WhiteHat Security, a subsidiary of NTT, has announced an integration with Bit Discovery to make it easier for developers and cybersecurity teams to discover the extent to which the attack surface they need to defend might be impacted by a vulnerability.
Bit Discovery maintains a database made up of more than 5 billion internet-connected assets and hundreds of third-party resources to automatically generate an inventory of the assets that make up an organization’s attack surface. Bit Discovery continuously scans internet-connected assets to monitor new domains, phishing sites and connected devices to provide cybersecurity teams with a deeper understanding of the threats their organization faces.
WhiteHat Security integrated its application security platform for scanning for application vulnerabilities with the Bit Discovery database via application programming interfaces (APIs) to make it possible to search that database via a dashboard. All vulnerabilities surfaced via that dashboard are verified by WhiteHat’s Threat Research Center, a team of application security experts, to reduce any potential alerts that might actually be false positives.
Craig Hinkley, WhiteHat Security CEO, said the goal is to make it simpler for organizations to shift more responsibility for applications security left toward developers in a way that doesn’t result in them chasing their tail every time a new vulnerability is discovered. Instead, a virtuous cycle of workflows can be created that enables developers and cybersecurity teams to collaborate more effectively, Hinkley added.
Ultimately, the goal is to make scanning for application vulnerabilities a more natural extension of any quality assurance process.
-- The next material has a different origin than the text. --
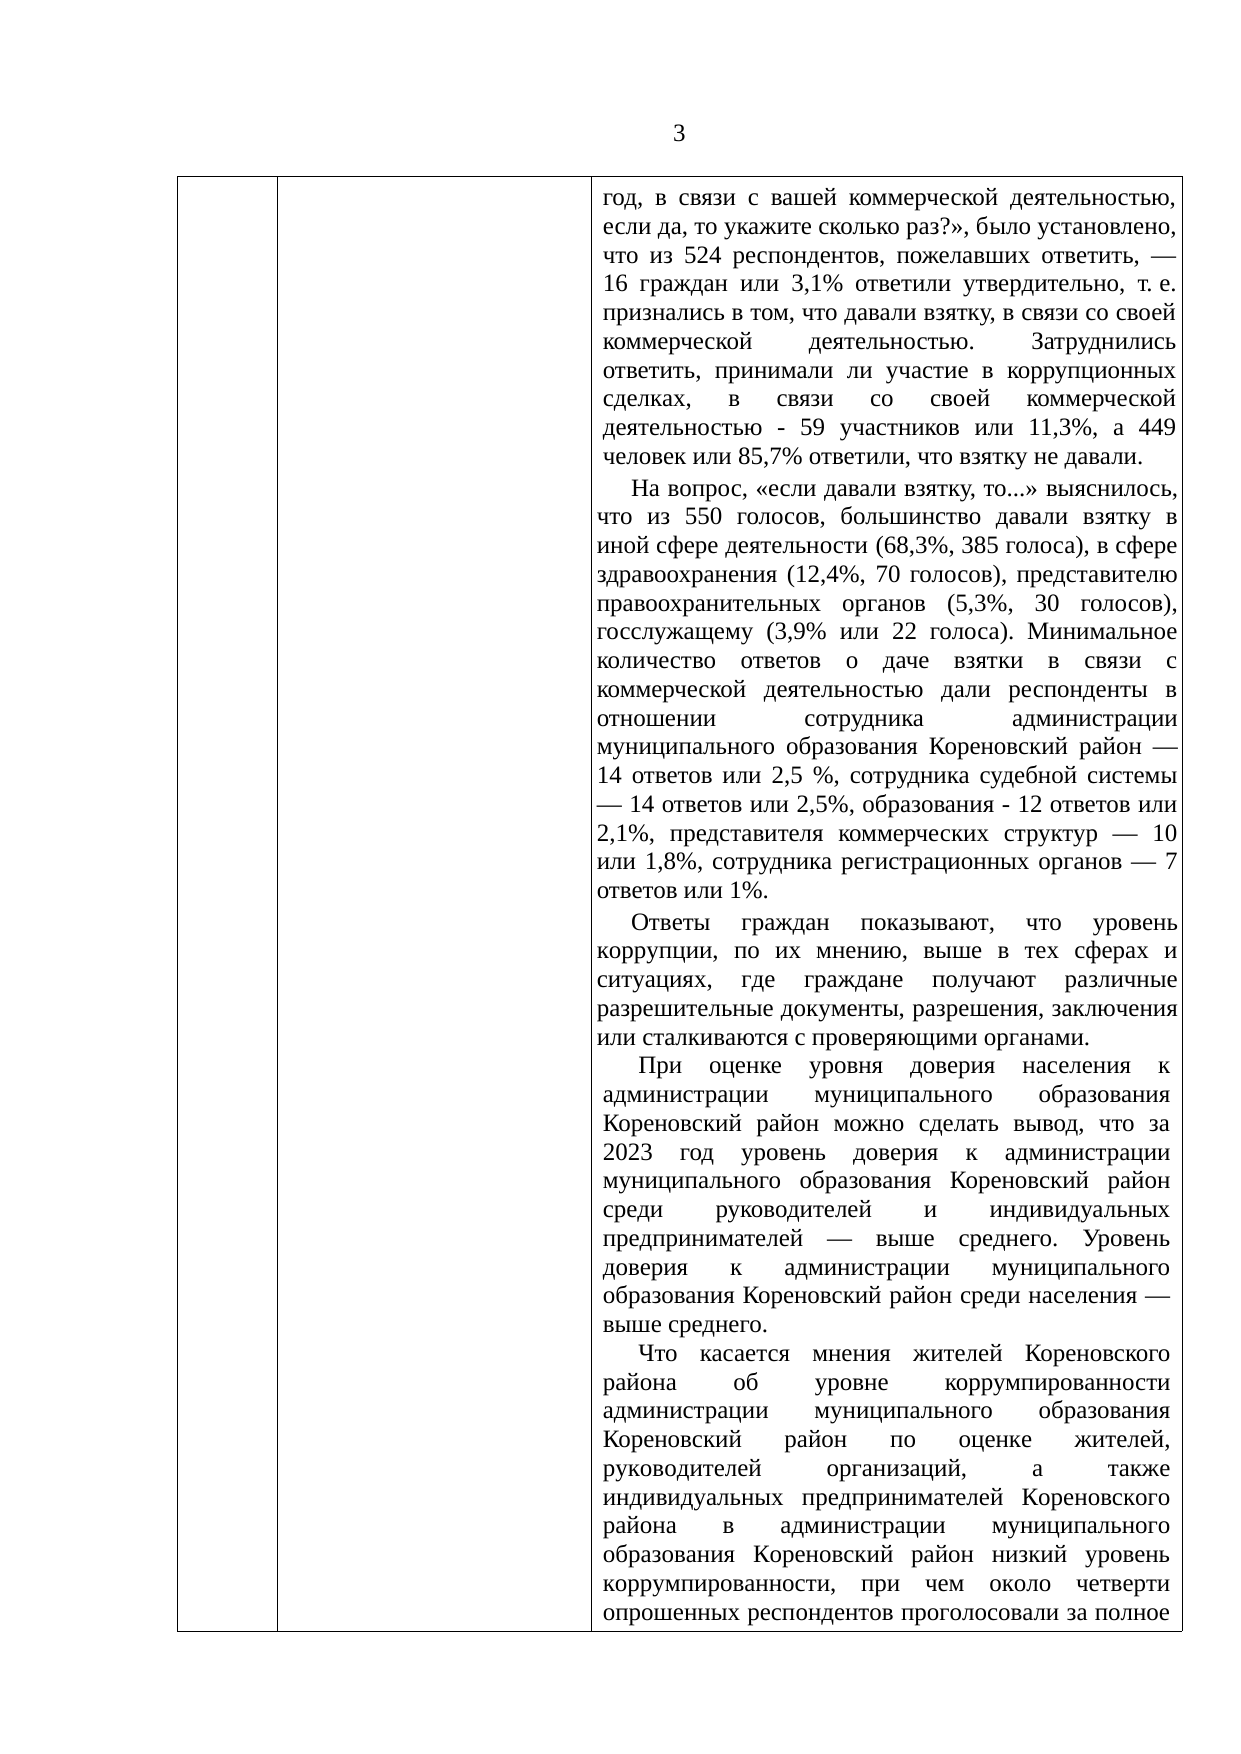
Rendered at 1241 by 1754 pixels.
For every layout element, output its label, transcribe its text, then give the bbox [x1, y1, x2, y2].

The simple fact that there is so much focus today on DevSecOps best practices only highlights how much work there is to be done before security becomes just another routine gate within an automated DevOps workflow, noted Hinkley.
In the meantime, unfortunately, cybersecurity teams are finding it increasingly difficult to keep pace with the rate at which applications are being developed and updated. The Bit Discovery database integration provides a way for cybersecurity teams to have more relevant conversations with developers about which vulnerabilities need to be prioritized based on the actual threat they represent to the organization. In the absence of that integration, security becomes a losing battle, simply because developers and cybersecurity teams both are overwhelmed by the volume of vulnerabilities that would otherwise need to be investigated on their own without any assistance.
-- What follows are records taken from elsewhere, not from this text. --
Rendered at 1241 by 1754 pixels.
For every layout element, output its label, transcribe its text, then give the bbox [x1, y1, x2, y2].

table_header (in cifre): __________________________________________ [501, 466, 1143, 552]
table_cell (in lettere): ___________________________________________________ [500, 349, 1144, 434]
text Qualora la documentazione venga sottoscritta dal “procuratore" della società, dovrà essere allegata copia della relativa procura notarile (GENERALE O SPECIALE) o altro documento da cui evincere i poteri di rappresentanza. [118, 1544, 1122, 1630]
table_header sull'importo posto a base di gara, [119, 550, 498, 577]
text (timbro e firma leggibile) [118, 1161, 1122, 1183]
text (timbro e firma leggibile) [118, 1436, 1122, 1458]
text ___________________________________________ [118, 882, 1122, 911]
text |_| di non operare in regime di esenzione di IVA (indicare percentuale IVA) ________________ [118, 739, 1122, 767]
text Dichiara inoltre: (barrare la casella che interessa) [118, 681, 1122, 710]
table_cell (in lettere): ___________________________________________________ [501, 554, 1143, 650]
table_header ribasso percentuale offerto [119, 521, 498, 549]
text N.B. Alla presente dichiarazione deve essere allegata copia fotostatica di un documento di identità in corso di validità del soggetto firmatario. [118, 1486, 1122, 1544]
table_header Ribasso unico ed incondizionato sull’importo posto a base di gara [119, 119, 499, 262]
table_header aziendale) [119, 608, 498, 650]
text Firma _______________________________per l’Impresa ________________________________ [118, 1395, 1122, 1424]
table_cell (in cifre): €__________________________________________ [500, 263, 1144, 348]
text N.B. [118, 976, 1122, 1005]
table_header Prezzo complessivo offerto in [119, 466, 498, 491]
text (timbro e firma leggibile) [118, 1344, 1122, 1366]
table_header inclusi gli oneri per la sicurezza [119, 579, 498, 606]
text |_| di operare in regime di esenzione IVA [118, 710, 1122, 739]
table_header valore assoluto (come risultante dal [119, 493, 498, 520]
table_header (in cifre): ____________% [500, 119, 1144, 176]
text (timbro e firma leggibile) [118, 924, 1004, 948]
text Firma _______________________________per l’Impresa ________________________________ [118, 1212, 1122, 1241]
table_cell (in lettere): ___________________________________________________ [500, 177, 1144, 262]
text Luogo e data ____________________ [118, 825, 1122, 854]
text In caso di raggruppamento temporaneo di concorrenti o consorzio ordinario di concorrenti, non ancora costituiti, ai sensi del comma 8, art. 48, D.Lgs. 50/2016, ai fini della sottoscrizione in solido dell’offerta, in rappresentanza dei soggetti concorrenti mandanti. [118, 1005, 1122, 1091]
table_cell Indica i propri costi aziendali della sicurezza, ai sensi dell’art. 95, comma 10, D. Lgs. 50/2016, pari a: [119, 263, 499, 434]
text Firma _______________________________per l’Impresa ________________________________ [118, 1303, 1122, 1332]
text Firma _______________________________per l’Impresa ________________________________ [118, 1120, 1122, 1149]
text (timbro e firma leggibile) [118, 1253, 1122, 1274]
The integration between WhiteHat Security and Bit Discovery comes at a time when the focus on software supply chains has increased significantly in the wake of a series of recent high-profile breaches. More attention is now being paid to preventing malware from finding its way into the application development process. The challenge is finding a way to provide developers with actionable insights into risks that need to be mitigated before and after an application is deployed in a production environment. After all, vulnerabilities are just as often discovered after an application is deployed as they are before.
It may be a while before most organizations are able to implement a robust set of DevSecOps best practices, but the more reliable the vulnerability intelligence being provided to developers, the more likely it becomes they will act on it before a cybercriminal exploits it.